## [DIRECTIVE 1]
List every sentence in the NYC trip post that begins with "Yes,".
## [DIRECTIVE 2]
Print the part of the NYC trip post that opens with the words containing "We passed the" and closes with "I’m a nerd.".

## [SOURCE DOCUMENT]
☆ ☆ ☆
Yes, I promised this recap quite some time ago. Yes, I then went totally AWOL on my blog. Yes, I suppose that this means that I hate you all. But, I am back, to atone for my sins. With pictures! So many pictures…
When we last met our heroine, she was back from a spur of the moment trip to NYC. And she was rather hungover. And phone-less.
I (eventually) un-hungovered up. And I also (even more eventually) got my phone back. But then ennui set in and I didn’t post anything about my trip. There was also a small matter of a trip to CT for not one, but two weddings. So, yeah, I’ve been a wee bit busy.
Now, with my apologies and half-baked excuses out of the way, I present…
NYC! In pictures!
When we got to the airport, our plane was not there. So, we spent some time hanging out in the lounge area. Where there was free coffee. And free cookies. You can’t go wrong with free cookies. Someday, I want to be rich and famous so that I can have free cookies whenever I fly. Sure, I’ll be rich and able to afford my own damn cookies. But they taste so much better when you don’t have to pay for them. I don’t think that the calories count either.
We passed the time by looking at an aviation map and having flight path rules explained to us.

I swear, my eyes only glazed over a little. No, that’s a lie. They didn’t glaze over at all. What can I say? I’m a nerd.
Then, we went out to the plane. The other best thing about flying on a private plane? No security checks. I didn’t have to take off my shoes or anything. And I didn’t have to leave my AK-47 at home.
☆ ☆ ☆
## [ROWS]
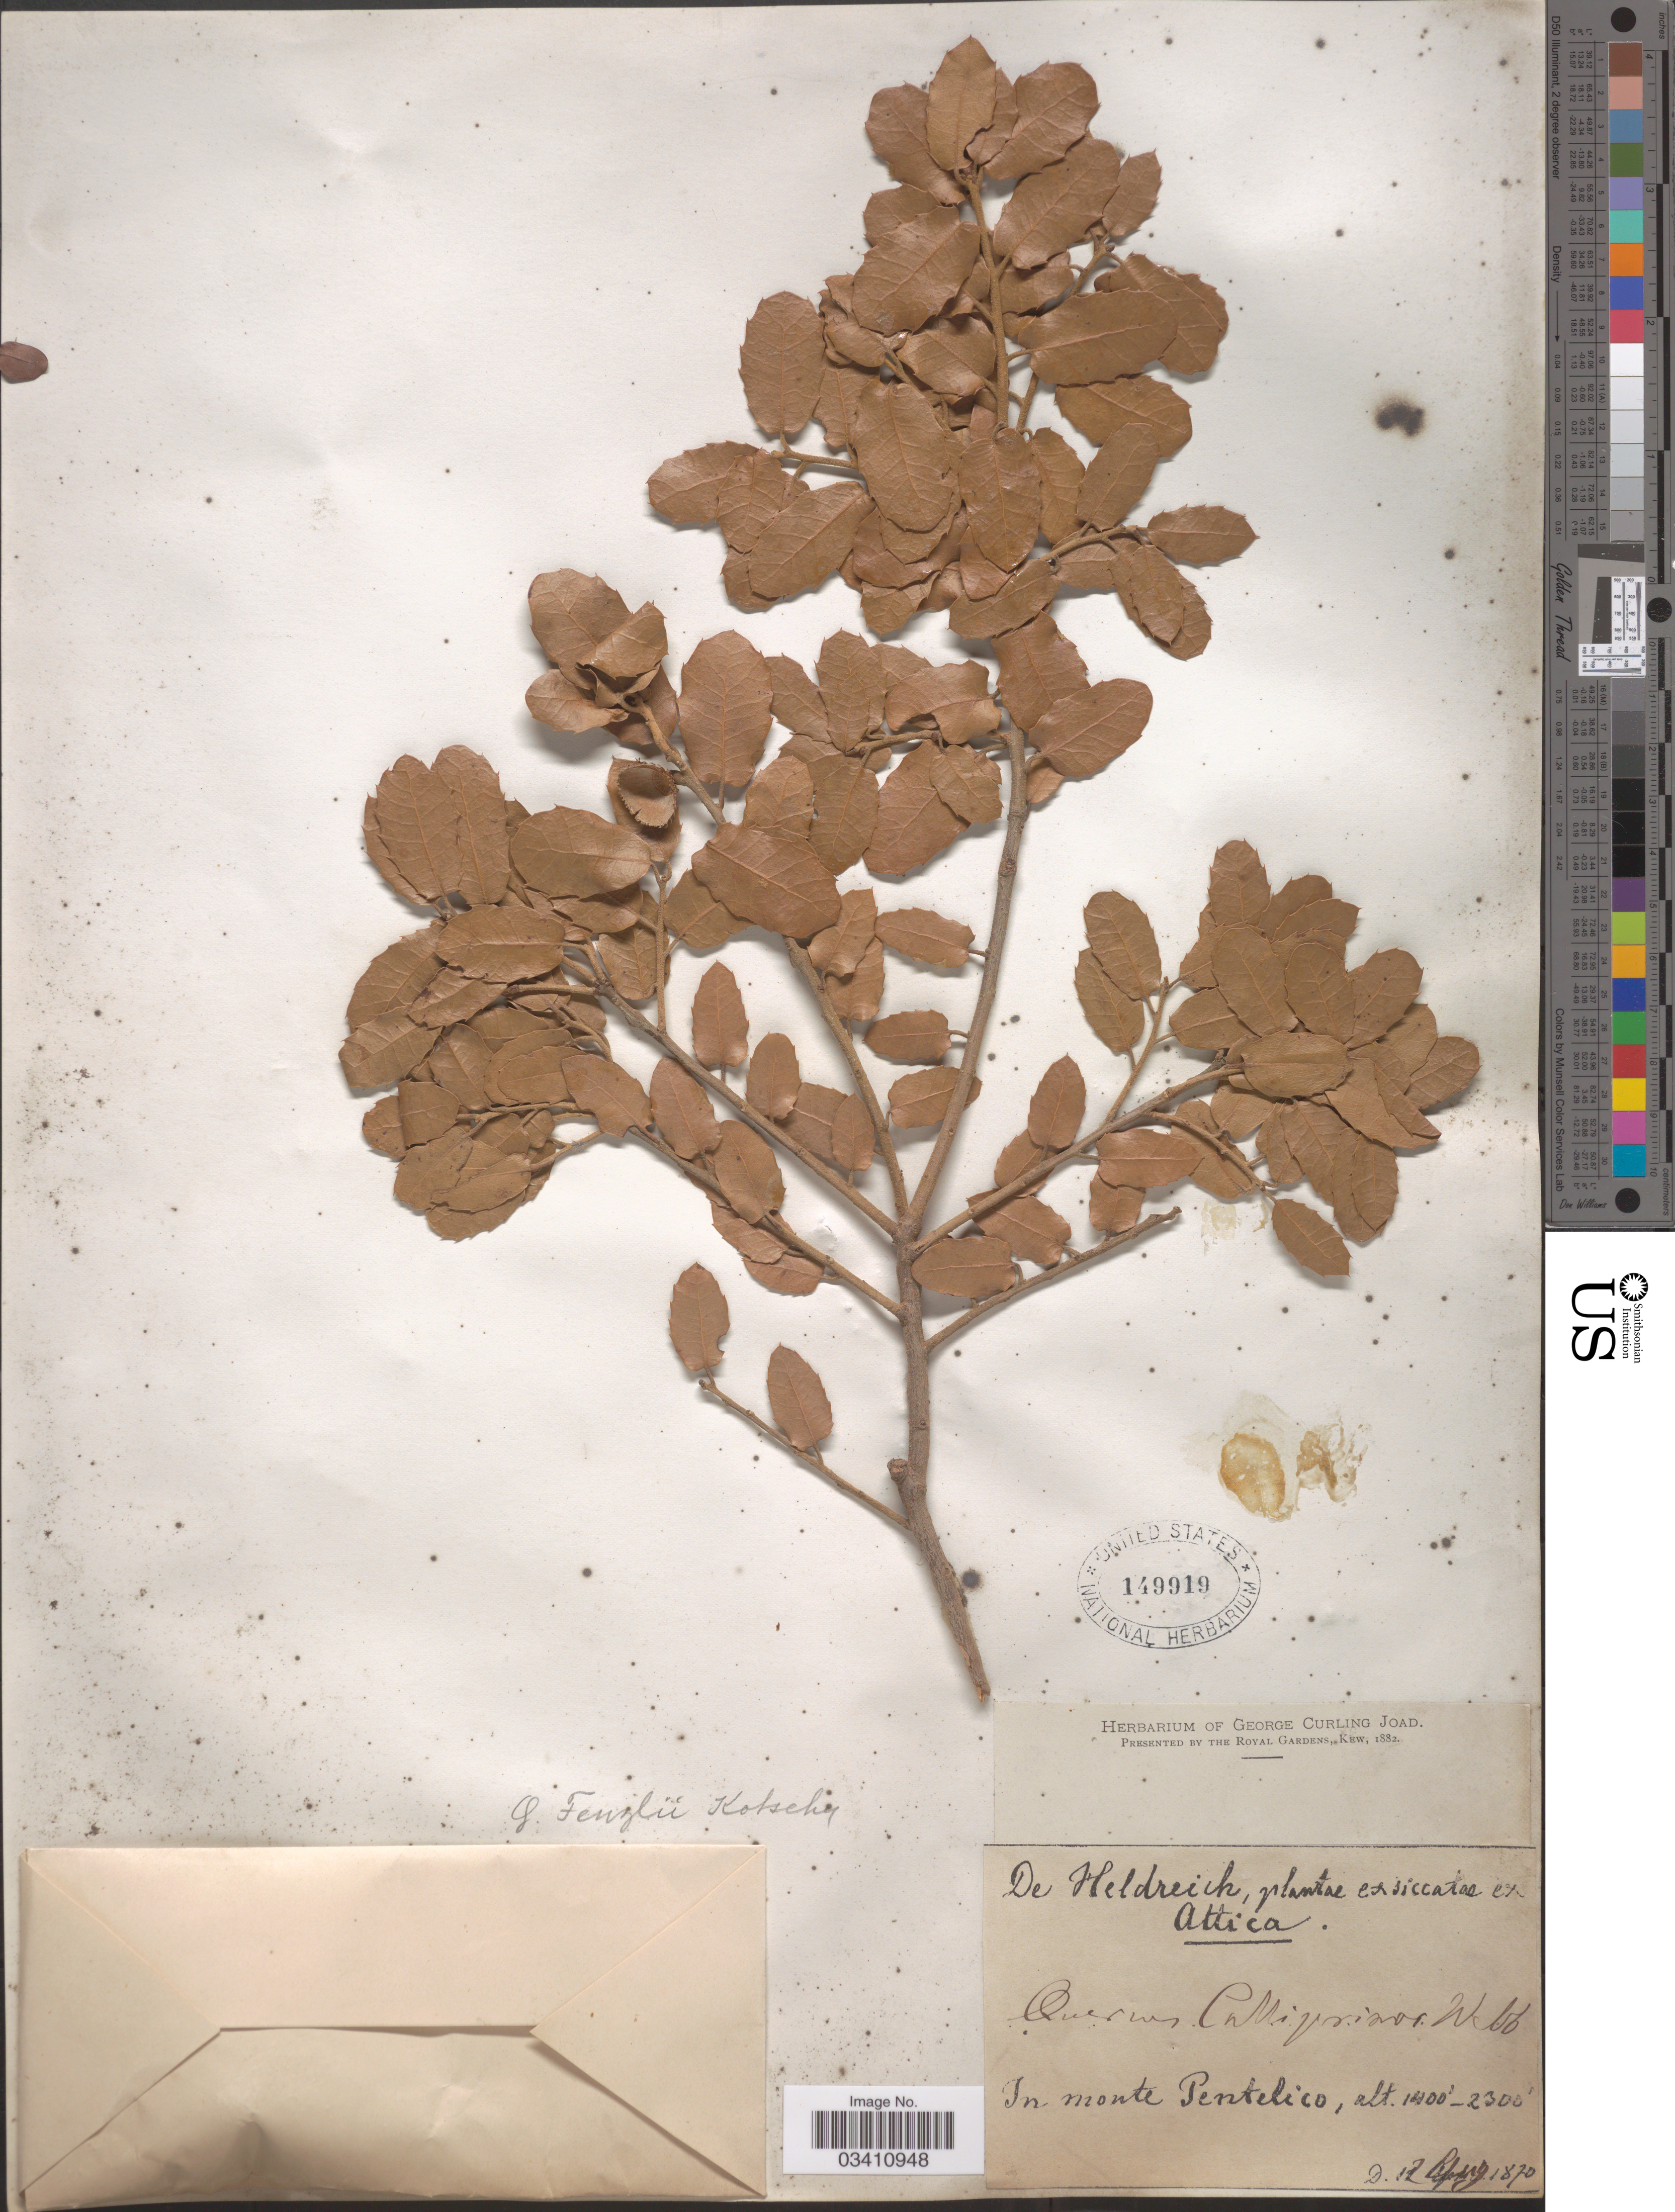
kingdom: Plantae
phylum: Tracheophyta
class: Magnoliopsida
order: Fagales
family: Fagaceae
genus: Quercus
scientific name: Quercus fenzlii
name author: Kotschy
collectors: -. De Heldreich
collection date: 1870-08-12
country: Greece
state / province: Attica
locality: In monte Pentelico.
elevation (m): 427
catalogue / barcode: US 149919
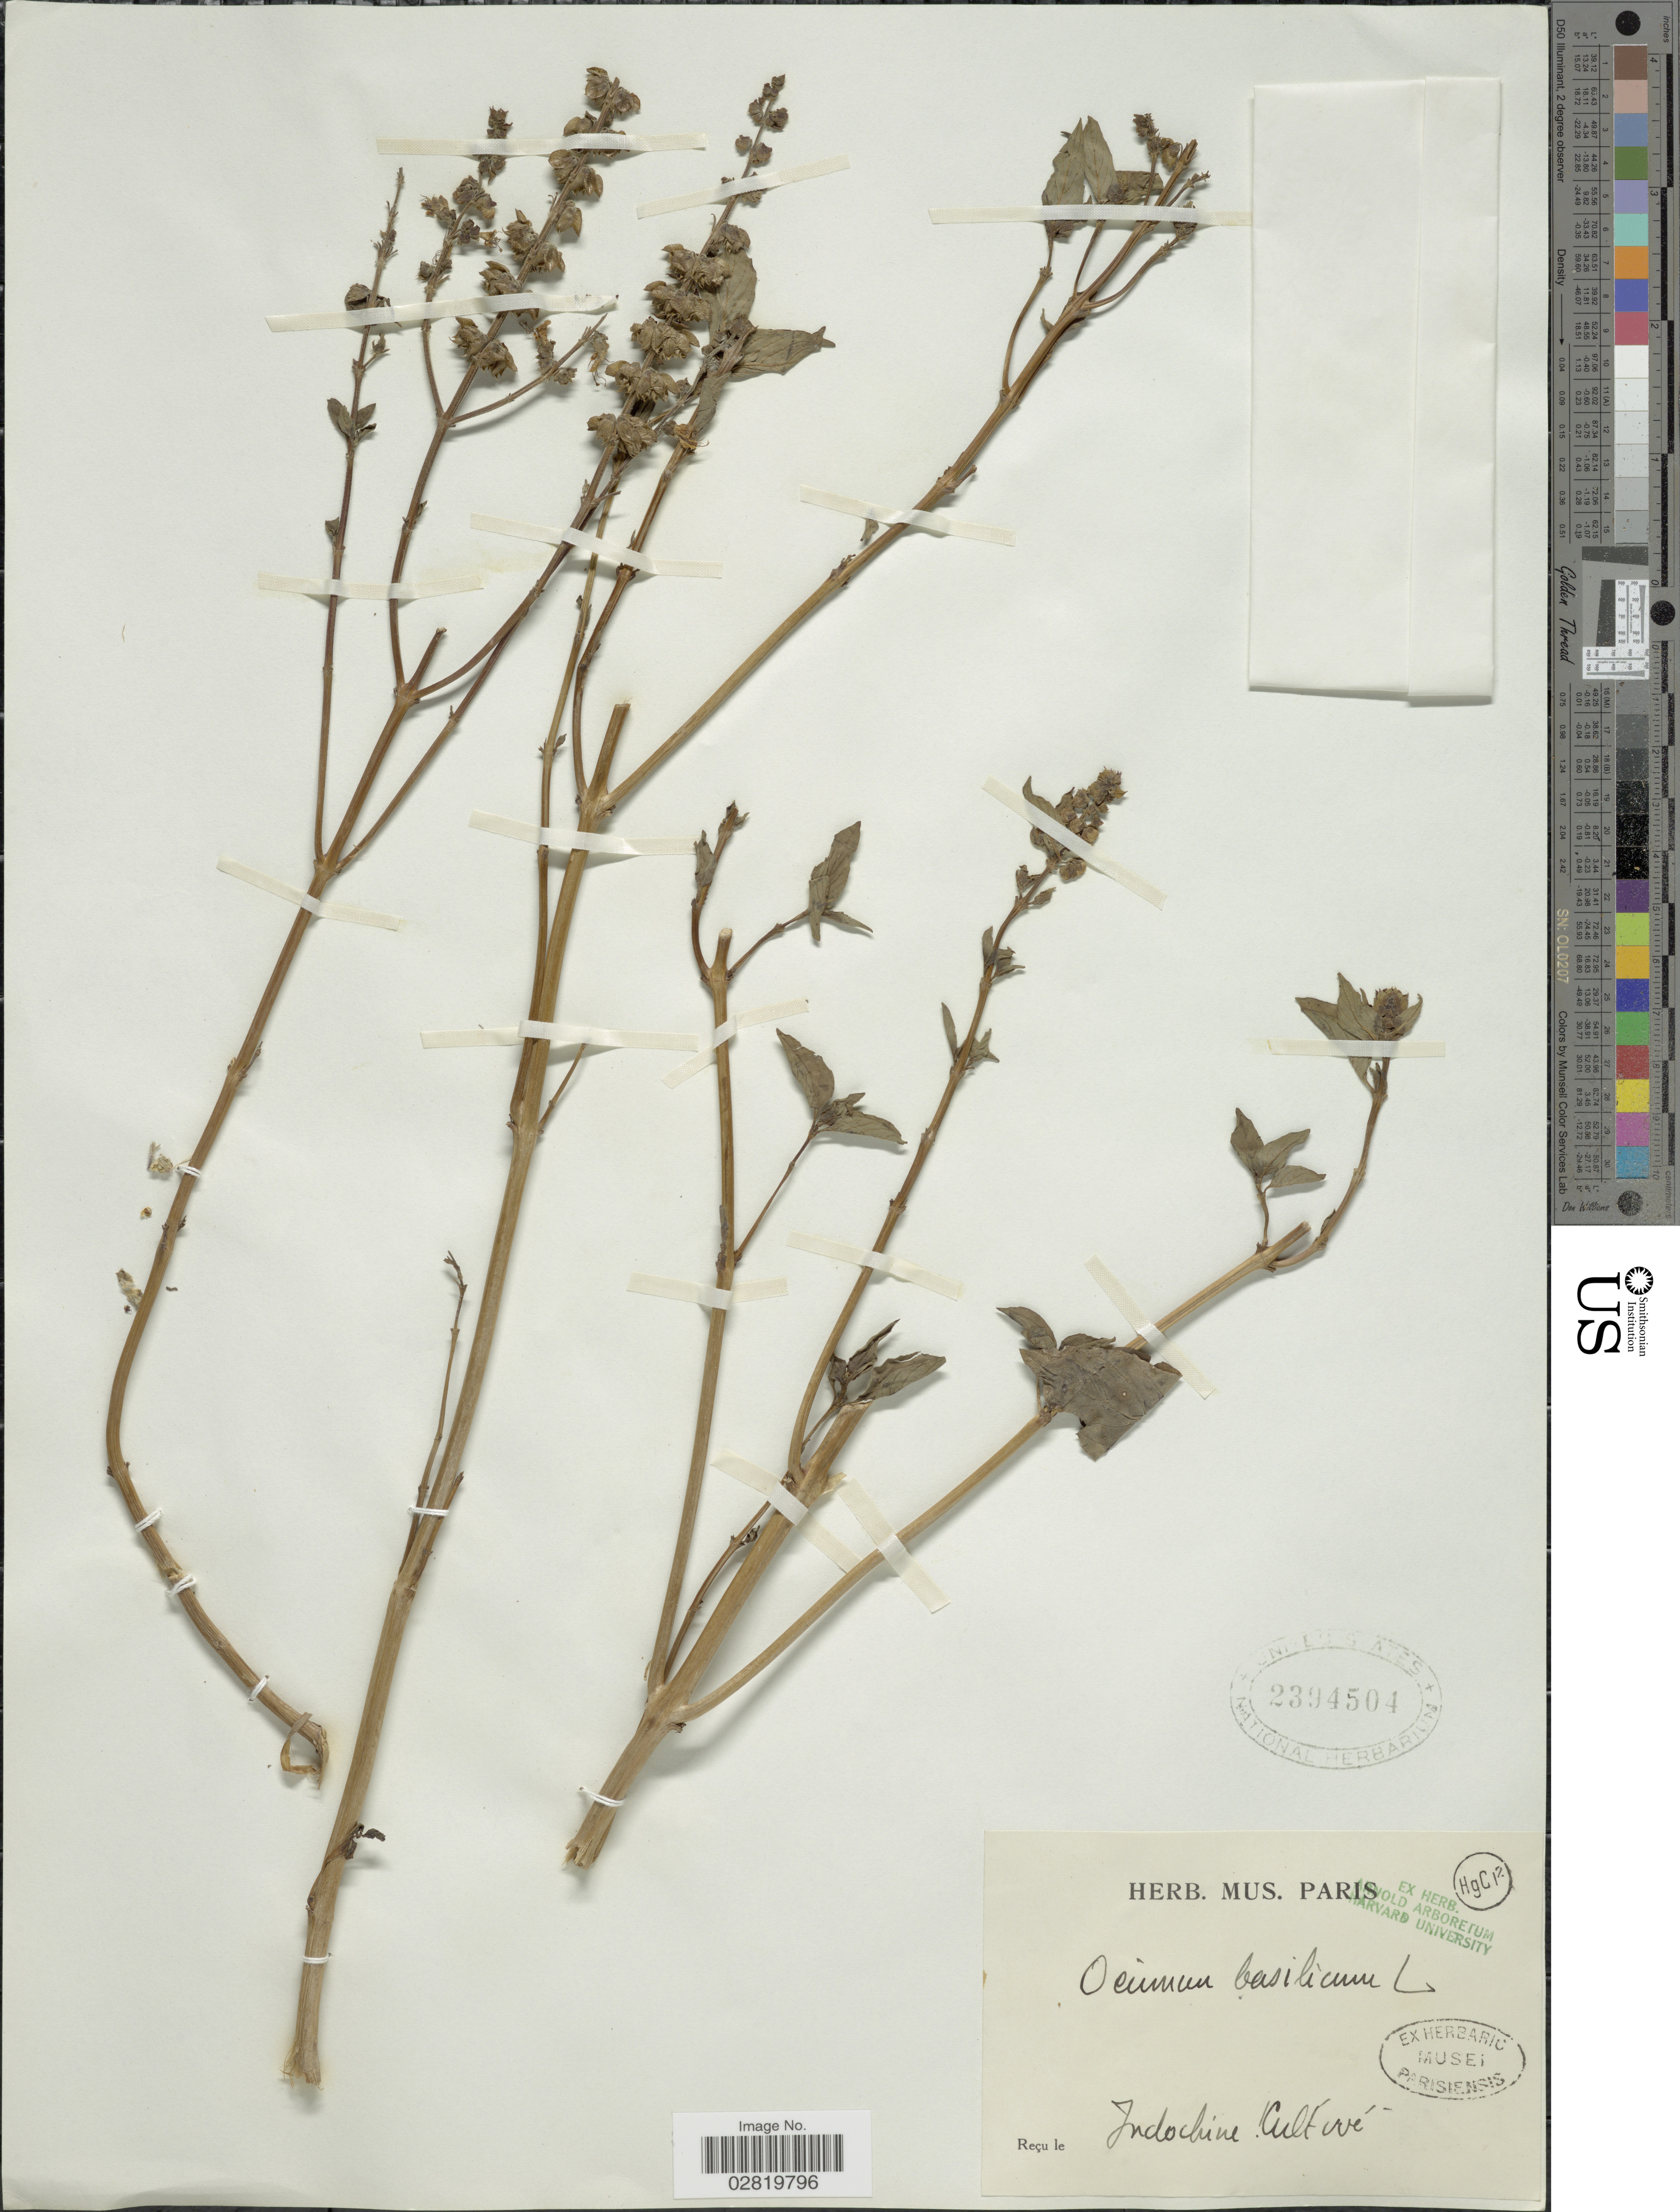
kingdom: Plantae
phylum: Tracheophyta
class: Magnoliopsida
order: Lamiales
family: Lamiaceae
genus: Ocimum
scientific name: Ocimum basilicum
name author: L.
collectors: ex herb. Mus. Paris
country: Vietnam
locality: Indochine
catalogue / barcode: US 2394504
☆ ☆ ☆
## [WRITTEN ANSWER 1]
- Yes, I promised this recap quite some time ago.
- Yes, I then went totally AWOL on my blog.
- Yes, I suppose that this means that I hate you all.

## [WRITTEN ANSWER 2]
We passed the time by looking at an aviation map and having flight path rules explained to us.

I swear, my eyes only glazed over a little. No, that’s a lie. They didn’t glaze over at all. What can I say? I’m a nerd.